#### TASK ITEM
Format the data below as a JSON list of strings, with one string per line and no entries for blank lines.

(Collected data)

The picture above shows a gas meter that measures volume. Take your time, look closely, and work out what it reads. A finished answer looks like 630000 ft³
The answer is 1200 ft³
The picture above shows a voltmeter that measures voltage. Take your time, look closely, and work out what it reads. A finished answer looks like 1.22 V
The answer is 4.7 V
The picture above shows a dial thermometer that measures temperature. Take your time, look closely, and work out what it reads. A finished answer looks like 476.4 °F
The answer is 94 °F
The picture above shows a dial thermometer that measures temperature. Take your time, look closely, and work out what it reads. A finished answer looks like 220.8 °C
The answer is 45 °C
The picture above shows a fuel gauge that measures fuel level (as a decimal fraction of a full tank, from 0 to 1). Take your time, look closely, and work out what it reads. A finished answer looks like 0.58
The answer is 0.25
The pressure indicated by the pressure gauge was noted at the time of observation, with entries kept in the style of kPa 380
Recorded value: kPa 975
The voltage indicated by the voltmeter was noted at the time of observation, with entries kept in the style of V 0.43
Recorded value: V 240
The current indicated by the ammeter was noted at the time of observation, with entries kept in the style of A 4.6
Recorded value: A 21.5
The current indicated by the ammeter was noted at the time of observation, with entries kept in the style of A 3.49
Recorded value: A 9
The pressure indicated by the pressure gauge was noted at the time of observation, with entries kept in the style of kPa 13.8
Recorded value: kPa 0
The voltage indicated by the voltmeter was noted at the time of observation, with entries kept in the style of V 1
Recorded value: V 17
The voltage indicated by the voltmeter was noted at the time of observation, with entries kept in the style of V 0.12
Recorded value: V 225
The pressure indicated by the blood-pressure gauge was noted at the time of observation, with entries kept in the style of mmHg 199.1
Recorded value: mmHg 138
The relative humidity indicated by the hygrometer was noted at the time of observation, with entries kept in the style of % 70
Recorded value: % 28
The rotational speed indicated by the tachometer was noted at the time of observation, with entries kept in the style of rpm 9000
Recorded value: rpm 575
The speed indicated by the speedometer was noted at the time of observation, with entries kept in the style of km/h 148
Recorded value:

#### SOLVED EXERCISE
[
  "The picture above shows a gas meter that measures volume. Take your time, look closely, and work out what it reads. A finished answer looks like 630000 ft³",
  "The answer is 1200 ft³",
  "The picture above shows a voltmeter that measures voltage. Take your time, look closely, and work out what it reads. A finished answer looks like 1.22 V",
  "The answer is 4.7 V",
  "The picture above shows a dial thermometer that measures temperature. Take your time, look closely, and work out what it reads. A finished answer looks like 476.4 °F",
  "The answer is 94 °F",
  "The picture above shows a dial thermometer that measures temperature. Take your time, look closely, and work out what it reads. A finished answer looks like 220.8 °C",
  "The answer is 45 °C",
  "The picture above shows a fuel gauge that measures fuel level (as a decimal fraction of a full tank, from 0 to 1). Take your time, look closely, and work out what it reads. A finished answer looks like 0.58",
  "The answer is 0.25",
  "The pressure indicated by the pressure gauge was noted at the time of observation, with entries kept in the style of kPa 380",
  "Recorded value: kPa 975",
  "The voltage indicated by the voltmeter was noted at the time of observation, with entries kept in the style of V 0.43",
  "Recorded value: V 240",
  "The current indicated by the ammeter was noted at the time of observation, with entries kept in the style of A 4.6",
  "Recorded value: A 21.5",
  "The current indicated by the ammeter was noted at the time of observation, with entries kept in the style of A 3.49",
  "Recorded value: A 9",
  "The pressure indicated by the pressure gauge was noted at the time of observation, with entries kept in the style of kPa 13.8",
  "Recorded value: kPa 0",
  "The voltage indicated by the voltmeter was noted at the time of observation, with entries kept in the style of V 1",
  "Recorded value: V 17",
  "The voltage indicated by the voltmeter was noted at the time of observation, with entries kept in the style of V 0.12",
  "Recorded value: V 225",
  "The pressure indicated by the blood-pressure gauge was noted at the time of observation, with entries kept in the style of mmHg 199.1",
  "Recorded value: mmHg 138",
  "The relative humidity indicated by the hygrometer was noted at the time of observation, with entries kept in the style of % 70",
  "Recorded value: % 28",
  "The rotational speed indicated by the tachometer was noted at the time of observation, with entries kept in the style of rpm 9000",
  "Recorded value: rpm 575",
  "The speed indicated by the speedometer was noted at the time of observation, with entries kept in the style of km/h 148",
  "Recorded value:"
]